SOCRATIC DISCUSSION – THE BEST DISCOURSE METHOD

SOCRATIC DISCUSSION MY CONNECTION

I first learned of ‘Socratic Discussion’ when attending an Australian Education Union summer school program in Canberra during the 1991/92 school holiday.

The program was one of a number offered as workshop options for participants. The presenter was Nancy Letts, an educator and facilitator from New York, USA. I enrolled in the workshop out of curiosity.

The deeper into the workshop participants were immersed, the more convinced I became that this discourse and discussion methodology would work well in classroom contexts. It had worried me for a long time that children tended to be ‘all mouth and no ears’ when speaking and listening. The ‘kill space’ syndrome manifested part of this. If someone was talking, listeners heard only for a brief pause. That pause was a licence to verbally jump into the space, whether the speaker had finished or was merely pausing for breath.

Children, along with adult models, tended to criticise peers for holding viewpoints rather than appreciating speakers for putting forward particular views on subjects.

Socratic Discussion offered an alternative whereby students could be trained or developed as respectful participants, appreciating peers and considering points of view provided in discussion.

The workshop was one of the very best I have ever attended because it had applicability. During the years since I have done quite a lot of work around the model.

* It has been applied since 1992 in class contexts and for all year levels from transition to Year Seven ( when the sevens were still in Primary School).

* I ran workshops for students drawn from several primary schools who came together weekly at Dripstone Middle School as those ‘enriched’ and need to be challenged by extension. One student was James Mousa, whose commentary about Socrates is reproduced elsewhere.

Part of this was an evening culmination when students presented and modelled Socratic Discussion to their parents, running the evening from start to finish.

* It has been modelled for teachers who have taken the approach on board in their practice.

* I have conducted six or seven workshops with groups, outlining the concept and having the groups practice the process. Feedback has always been appreciated, and many attending have taken the approach on board.

How the Socratic Approach helps children

I believe Socratic Discussion is of benefit to children for the following reasons:

* It dissuades the old-fashioned ideal that ‘children should be seen and not heard’ but in a way that encourages a structured rather than unthinking and conversational approach to conversation.

* It helps persuade children that ‘all mouth and no ears’ (over-talking and under-listening) need not be a perception held of them.

* It is a process that balances speaking and listening skills in a positive educational manner.

* It is also a process upholding the rights of children to hold and express opinions; it reinforces the value of youthful points of view.
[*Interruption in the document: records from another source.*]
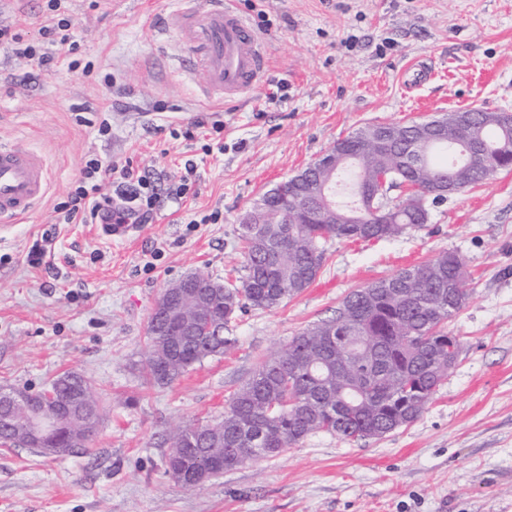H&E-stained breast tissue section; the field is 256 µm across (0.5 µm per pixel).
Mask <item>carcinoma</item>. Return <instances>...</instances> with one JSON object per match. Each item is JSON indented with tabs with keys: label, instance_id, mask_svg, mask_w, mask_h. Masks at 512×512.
I'll list each match as a JSON object with an SVG mask.
<instances>
[{
	"label": "carcinoma",
	"instance_id": "carcinoma-1",
	"mask_svg": "<svg viewBox=\"0 0 512 512\" xmlns=\"http://www.w3.org/2000/svg\"><path fill=\"white\" fill-rule=\"evenodd\" d=\"M477 126L448 138L512 147L501 127L480 119ZM399 141L393 152L409 148L414 125L396 123ZM460 150L442 143L418 160L414 170L398 169L376 202L387 207L391 223L378 224L371 206L359 213L360 224H346L357 203L338 204L329 220L321 224H283L293 201L270 203L261 224L239 225L244 249L241 284L224 283L217 295L184 302L182 319L192 321L213 305L224 324L236 320L247 308L270 310L285 299L301 294L317 277L326 258V244L335 238L382 240L398 236L425 224L407 200L389 199L390 191L408 180L420 183L455 178L460 189L475 186L496 173L492 159L479 157L466 167L450 170ZM395 158L371 153L350 160L329 176L338 184L348 179L353 186L373 178ZM459 254L445 252L434 259L403 268L346 295L334 315L294 337L285 349L267 357L249 379L233 394L220 429L205 441H189L195 424L177 428L171 448L165 454L164 474L174 478L173 461L193 465L198 458L221 460L223 471L263 458H273L299 445L308 436L325 432L356 441L379 439L417 420L448 376V338H434L432 332L444 325L467 299L464 285L455 283ZM154 318H149L150 348L145 364L149 381L165 386L194 364L224 355L237 339L224 334L199 336L193 353L175 356L168 349L175 336H158ZM366 336L368 342L343 361L337 360V337ZM43 397L66 403H86L103 421V400L82 374L67 372L56 378ZM23 441L22 426L0 428V447L18 448Z\"/></svg>",
	"mask_w": 512,
	"mask_h": 512
}]
</instances>
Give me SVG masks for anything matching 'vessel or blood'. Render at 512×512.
Masks as SVG:
<instances>
[{
	"label": "vessel or blood",
	"instance_id": "1",
	"mask_svg": "<svg viewBox=\"0 0 512 512\" xmlns=\"http://www.w3.org/2000/svg\"><path fill=\"white\" fill-rule=\"evenodd\" d=\"M167 20L177 30L188 63L206 76L203 94L235 100L260 84L268 66L263 40L252 30L231 0H176ZM47 189L42 158L23 145H0V223L9 224L32 213Z\"/></svg>",
	"mask_w": 512,
	"mask_h": 512
}]
</instances>
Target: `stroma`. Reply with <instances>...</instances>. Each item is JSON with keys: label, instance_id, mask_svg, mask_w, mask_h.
<instances>
[{"label": "stroma", "instance_id": "obj_1", "mask_svg": "<svg viewBox=\"0 0 512 512\" xmlns=\"http://www.w3.org/2000/svg\"><path fill=\"white\" fill-rule=\"evenodd\" d=\"M267 44L270 67L251 100H206L179 36L160 19L170 0H73L82 63L56 64L0 89V143L41 155V206L0 225V387L32 392L63 373L106 397L86 451L56 457L0 448V512H512V170L430 206L424 227L379 241L332 240L304 292L226 326L238 339L169 385L147 382V325L164 288L193 272L238 283V217L340 138L484 108L512 113V0H237ZM432 79L411 87L413 66ZM111 82H104V75ZM288 90L275 97L277 83ZM223 120V152L185 128ZM108 115L112 134L97 126ZM130 161L161 185L160 203L127 240L92 224H60L55 206L88 157ZM215 213L217 223H202ZM51 253L27 255L41 237ZM455 252L468 297L446 330L458 359L422 415L380 439L308 436L188 489L164 474L179 426L223 418L257 364L332 317L351 290Z\"/></svg>", "mask_w": 512, "mask_h": 512}]
</instances>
* It highlights the honesty and impediment-free factors generally inherent in young people’s speech.

* The value of student voice is reinforced, with children who participate appreciating that worth and value are placed on what they and their peers say.

In a Nutshell

Socratic Discussion is an ISSUES-based BASED APPROACH to thinking and speaking.

The essential element is the process. The issue is a means to understanding that end.

The process is issues-focused, not personality-directed: It aims to build, not destroy.

Listening, thinking and speaking are all essential skills appealed to and developed by the process.